With the Pittsburgh Steelers coming off their bye week and little to talk about in the interim outside of returning players, now would be as good a time as any to take a look back on what’s transpired this season and give out some mid-year player evaluations.

The team as a whole has suffered its ups and downs throughout the season, particularly the bi-polar offense that prefers the comforts of home. Even with all the road struggles, however, the Steelers are ranked seventh in the league in scoring, averaging 26.2 points per game.

On the flip side, the defense has struggled not only with youth and inexperience but also with injuries, en route to posting the 19th-best defense in points allowed, giving up 23.9 points per game, with hopes to start changing that down the home stretch.

Player: Jason Worilds, LOLB

While he has had his spurts here and there this season, I think it’s safe to say that fifth-year outside linebacker Jason Worilds has never fully rediscovered the form that he suddenly stumbled into about midway through the 2013 season.

He parlayed that big showing in the second half of last year into a transition tag worth nearly $10 million, but it’s difficult to argue that the Steelers have gotten their money’s worth on that deal. It’s hard to imagine he’ll command such a salary on the open market next year.

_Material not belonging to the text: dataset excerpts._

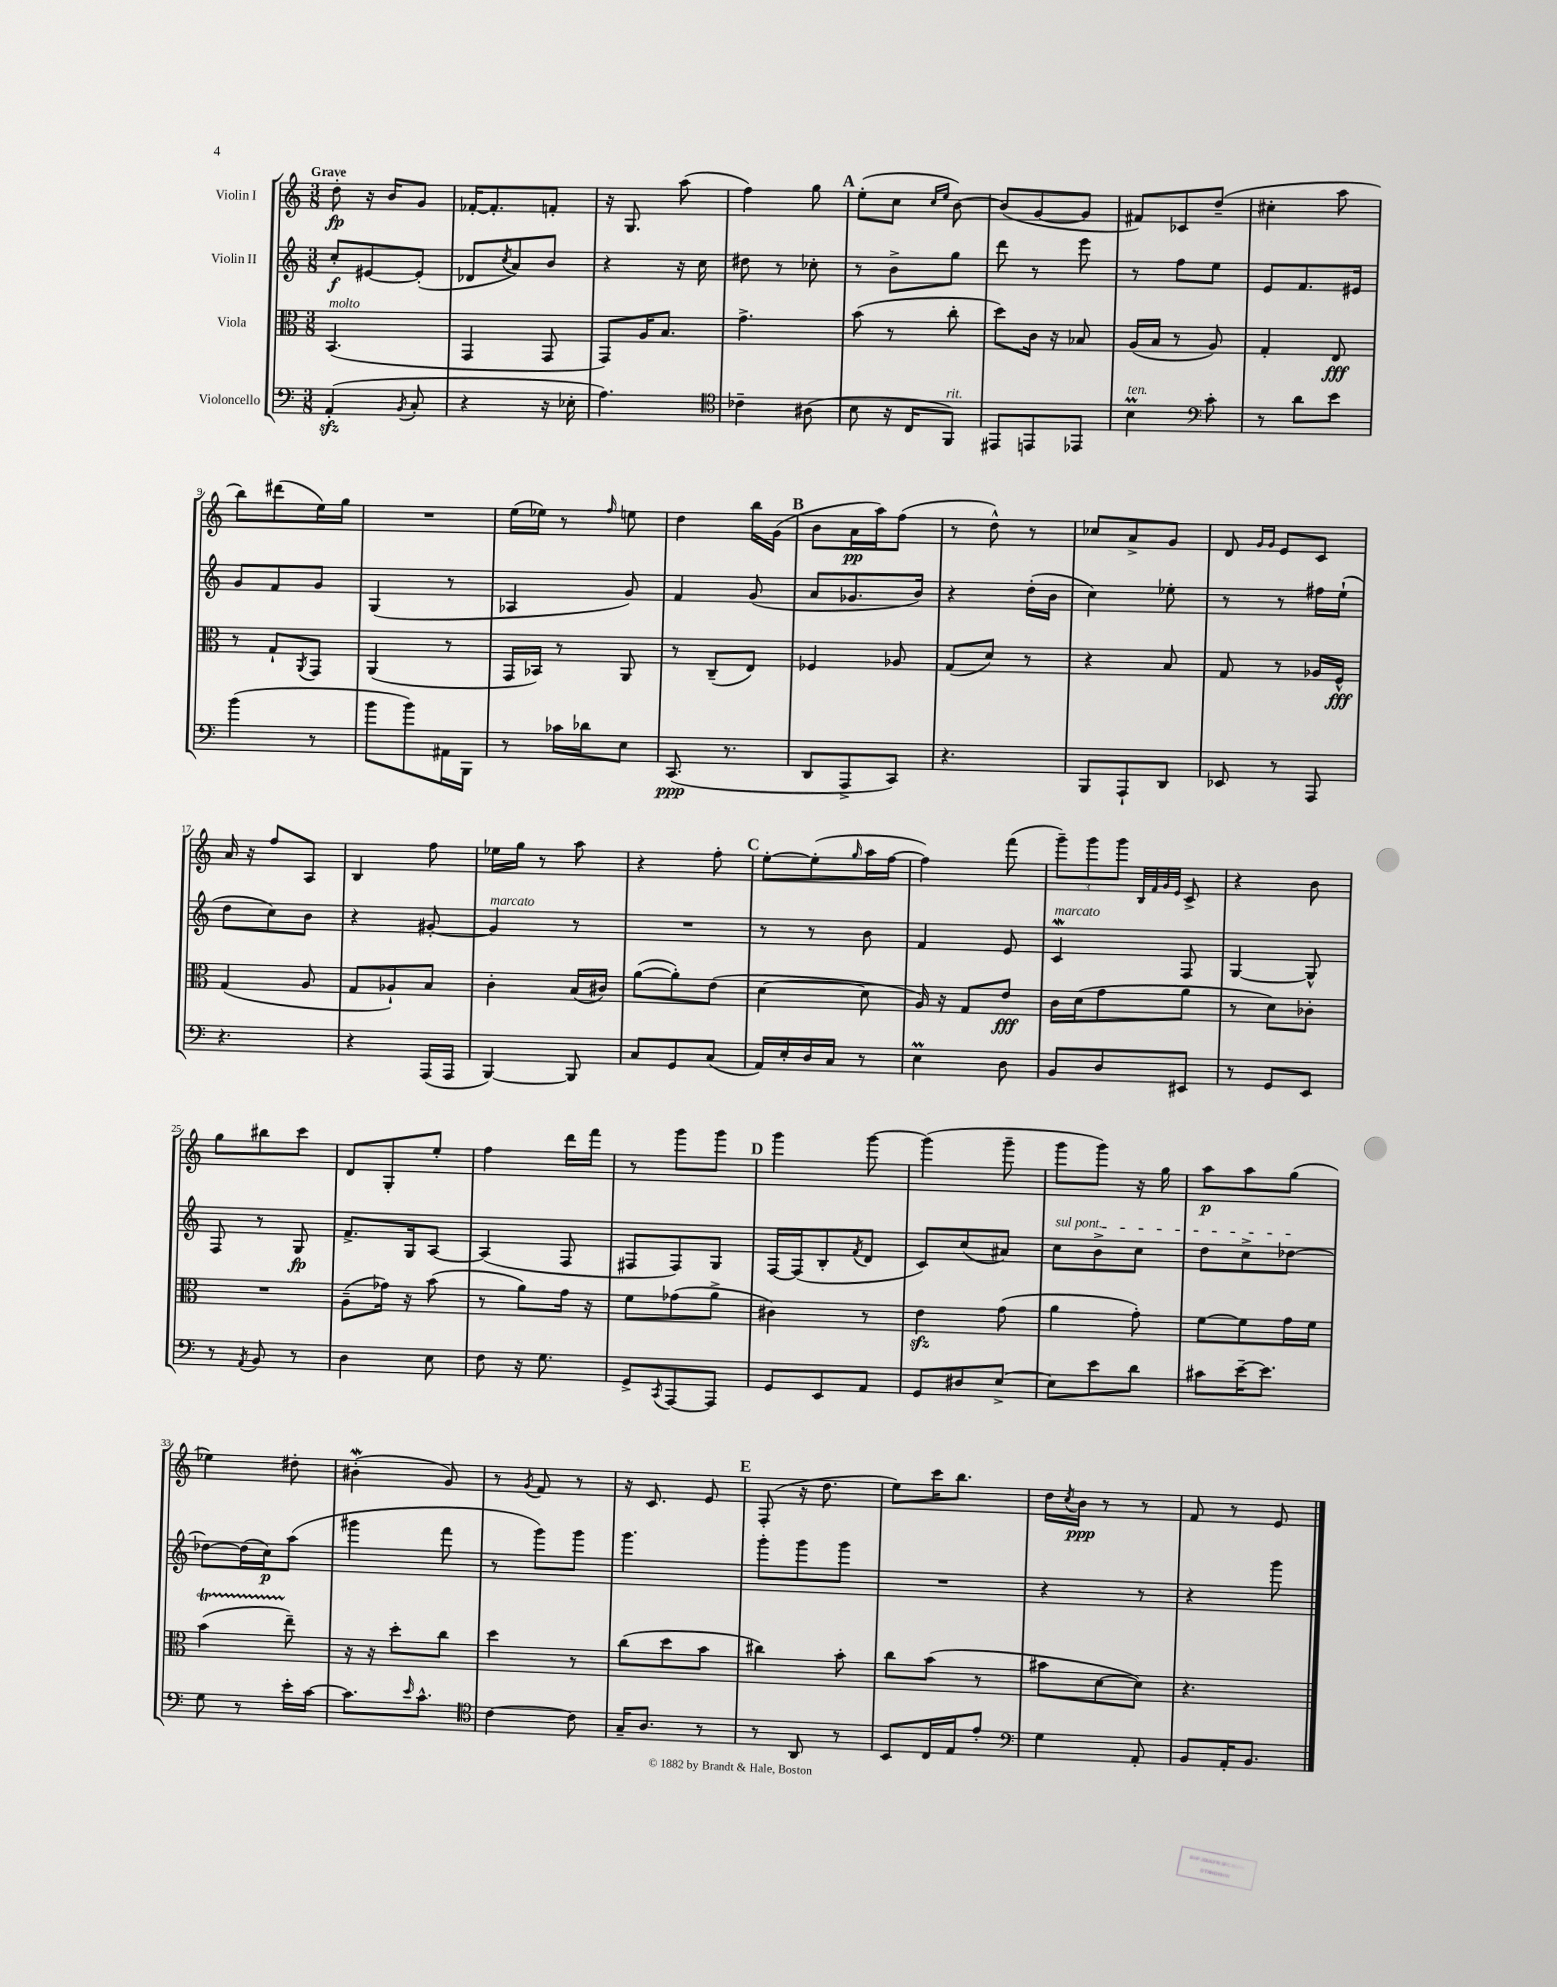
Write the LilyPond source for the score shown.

<<
\new StaffGroup <<
\new Staff = "s0" \with { instrumentName = "Violin I" } {
    \clef treble \key c \major \numericTimeSignature \time 3/8 \tempo "Grave"
    d''8-.\fp r16 b'16 g'8 |
    fes'16~-. fes'8.-. f'8-. |
    r16 g8. a''8( |
    f''4) g''8 |
    \mark \markup { \bold "A" } e''8-.( c''8 \grace { c''16 e''16 } b'8~) |
    b'8( g'8~ g'8 |
    fis'8) ces'8 d''8--( |
    cis''4-. a''8 |
    b''8) dis'''8( e''16) g''16 |
    R4. |
    e''16( ees''16) r8 \grace { f''16 } e''8 |
    d''4 b''16 g'16( |
    \mark \markup { \bold "B" } b'8 a'16\pp a''16) f''8( |
    r8 d''8-^) r8 |
    ces''8 a'8-> g'8 |
    d'8 \grace { g'16 g'16 } e'8 c'8 |
    a'16 r16 f''8 a8 |
    b4 f''8 |
    ees''16 g''16 r8 a''8 |
    r4 f''8-. |
    \mark \markup { \bold "C" } e''8~-. e''8-.( \grace { g''16 } a''16 f''16~ |
    f''4) f'''8( |
    \tuplet 3/2 { g'''8--) g'''8 g'''8 } \grace { b32 f'32 g'32 e'32 } c'8-> |
    r4 b'8 |
    g''8 bis''8 c'''8 |
    d'8 g8-. e''8-. |
    f''4 d'''16 f'''16 |
    r8 g'''8 g'''8 |
    \mark \markup { \bold "D" } g'''4 g'''8~ |
    g'''4( g'''8-- |
    g'''8 g'''8) r16 g''16 |
    a''8\p a''8 g''8( |
    ees''4) dis''8-. |
    bis'4-.\mordent( g'8) |
    r8 \acciaccatura { g'8 } f'8 r8 |
    r16 c'8. e'8 |
    \mark \markup { \bold "E" } f8-.( r16 d''8. |
    e''8) c'''16 b''8. |
    d''16 \acciaccatura { c''8 } b'16\ppp r8 r8 |
    f'8 r8 e'8 \bar "|." |
}
\new Staff = "s1" \with { instrumentName = "Violin II" } {
    \clef treble \key c \major \numericTimeSignature \time 3/8
    c''8-.\f eis'8~ eis'8-.( |
    des'8 \acciaccatura { c''8 } a'8) b'8 |
    r4 r16 c''16 |
    dis''8 r8 ces''8-. |
    \mark \markup { \bold "A" } r8 b'8-> g''8 |
    d'''8 r8 e'''8 |
    r8 f''8 e''8 |
    e'8 f'8. eis'16 |
    g'8 f'8 g'8 |
    g4( r8 |
    aes4 g'8) |
    f'4 g'8( |
    \mark \markup { \bold "B" } a'8 ges'8. b'16) |
    r4 d''16-.( b'16 |
    c''4) ees''8-. |
    r8 r8 fis''16 e''16-!( |
    d''8 c''8) b'8 |
    r4 gis'8~-. |
    gis'4^\markup { \italic "marcato" } r8 |
    R4. |
    \mark \markup { \bold "C" } r8 r8 b'8 |
    f'4 e'8 |
    c'4\mordent^\markup { \italic "marcato" } f8 |
    g4~ g8-^ |
    f8 r8 g8\fp |
    f'8.-> g16 a8~ |
    a4( f8 |
    fis8 fis8) g8 |
    \mark \markup { \bold "D" } f16~ f16( b8-. \acciaccatura { f'8 } d'8 |
    c'8) c''8( ais'8) |
    \once \override TextSpanner.bound-details.left.text = \markup { \italic "sul pont." } c''8\startTextSpan b'8-> c''8 |
    d''8 c''8-> des''8~\stopTextSpan |
    des''8~ des''16( c''16\p) a''8( |
    gis'''4 f'''8 |
    r8 g'''8) g'''8 |
    g'''4. |
    \mark \markup { \bold "E" } g'''8-. g'''8 g'''8 |
    R4. |
    r4 r8 |
    r4 g'''8 \bar "|." |
}
\new Staff = "s2" \with { instrumentName = "Viola" } {
    \clef alto \key c \major \numericTimeSignature \time 3/8
    b,4.^\markup { \italic "molto" }( |
    g,4 g,8 |
    g,8) a16 b8. |
    g'4.-> |
    \mark \markup { \bold "A" } b'8( r8 c''8-. |
    d''8) c'16 r16 bes8 |
    a16( b16 r8 a8) |
    g4-. e8\fff |
    r8 g8-! \acciaccatura { a,8 } g,8 |
    a,4( r8 |
    g,16 bes,16) r8 a,8 |
    r8 c8--( e8) |
    \mark \markup { \bold "B" } fes4 aes8 |
    g8( d'8) r8 |
    r4 b8 |
    g8 r8 aes16 f16-^\fff |
    g4( a8 |
    g8 aes8-!) b8 |
    c'4-. b16( cis'16) |
    a'8~( a'8-.) e'8( |
    \mark \markup { \bold "C" } d'4~ d'8 |
    a16) r16 g8 e'8\fff |
    c'16 d'16( g'8 a'8 |
    r8 d'8) ces'8-. |
    R4. |
    a8--( ges'16) r16 b'8( |
    r8 a'8) g'16 r16 |
    f'8 ges'8( a'8-> |
    \mark \markup { \bold "D" } cis'4) r8 |
    e'4\sfz g'8( |
    a'4 g'8-.) |
    f'8~ f'8 g'16 f'16 |
    b'4\startTrillSpan( e''8--\stopTrillSpan) |
    r16 r16 d''8-. c''8 |
    d''4 r8 |
    c''8( d''8 b'8 |
    \mark \markup { \bold "E" } cis''4) b'8-. |
    c''8 b'8( r8 |
    bis'8 d'8~ d'8) |
    r4. \bar "|." |
}
\new Staff = "s3" \with { instrumentName = "Violoncello" } {
    \clef bass \key c \major \numericTimeSignature \time 3/8
    a,4-.\sfz( \acciaccatura { b,8 } c8-. |
    r4 r16 ees16-. |
    a4.) |
    \clef tenor ces'4-- ais8( |
    \mark \markup { \bold "A" } b8 r16 c16 f,8^\markup { \italic "rit." }) |
    eis,8 e,8 ees,8 |
    b4\prall^\markup { \italic "ten." } \clef bass c'8-. |
    r8 d'8 e'8 |
    b'4( r8 |
    b'8 b'8) ais,16 b,,16 |
    r8 ces'16 des'16 e8 |
    c,8.\ppp( r8. |
    \mark \markup { \bold "B" } d,8 a,,8-> c,8) |
    r4. |
    b,,8 a,,8-! d,8 |
    ees,8 r8 a,,8 |
    r4. |
    r4 a,,16( a,,16 |
    b,,4~) b,,8 |
    c8 g,8 c8( |
    \mark \markup { \bold "C" } a,16) e16-. d16 c16 r8 |
    e4\prall d8 |
    b,8 d8 eis,8 |
    r8 g,8 e,8 |
    r8 \acciaccatura { a,8 } b,8 r8 |
    d4 e8 |
    f8 r16 g8. |
    g,8-> \acciaccatura { c,8 } a,,8~ a,,8 |
    \mark \markup { \bold "D" } g,8 e,8 a,8 |
    g,8 dis8 e8~-> |
    e8 e'8 d'8 |
    cis'8 e'16~-- e'8. |
    g8 r8 e'16-. c'16~ |
    c'8. \grace { e'16 } c'8.-^ |
    \clef tenor c'4~ c'8 |
    g16-- a8. r8 |
    \mark \markup { \bold "E" } r8 a,8 r8 |
    b,8 c16 e16 e'8-. |
    \clef bass g4 a,8-. |
    b,8 a,16-. b,8. \bar "|." |
}
>>
>>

Worilds led the team with eight sacks a year ago, most of which came during that second half of the season. He currently has three and a half, but his overall pressure hasn’t been nearly as consistent. He put together a few promising starts as a pass rusher during the middle parts of this season, but his performance has waned since then.

More disappointing, to me personally at least, has been watching him regress as a run defender. I watched him make significant strides in playing the run as the season wore on a year ago, to the point that it became a valuable tool in his arsenal.

That simply hasn’t been the case this year, barring perhaps the Texans game, in which he forced a fumble near the visiting team’s own goal line late in the first half. Beyond that, his work against the run hasn’t peaked much far beyond pedestrian.

While he did record an interception, and is the only linebacker on the team this year with one, Worilds has not impressed in coverage either. He drops back and can easily get lost and fall out of position, which opens up holes in the zone.

At the end of the day, Worilds has not come near living up to the potential that he teased at in the second half of the previous season. The Steelers took a gamble and banked on the position change and a light finally coming on being representative of future performance, but what they’ve gotten in return has been fairly pedestrian, and could largely be had with a cheaper price tag.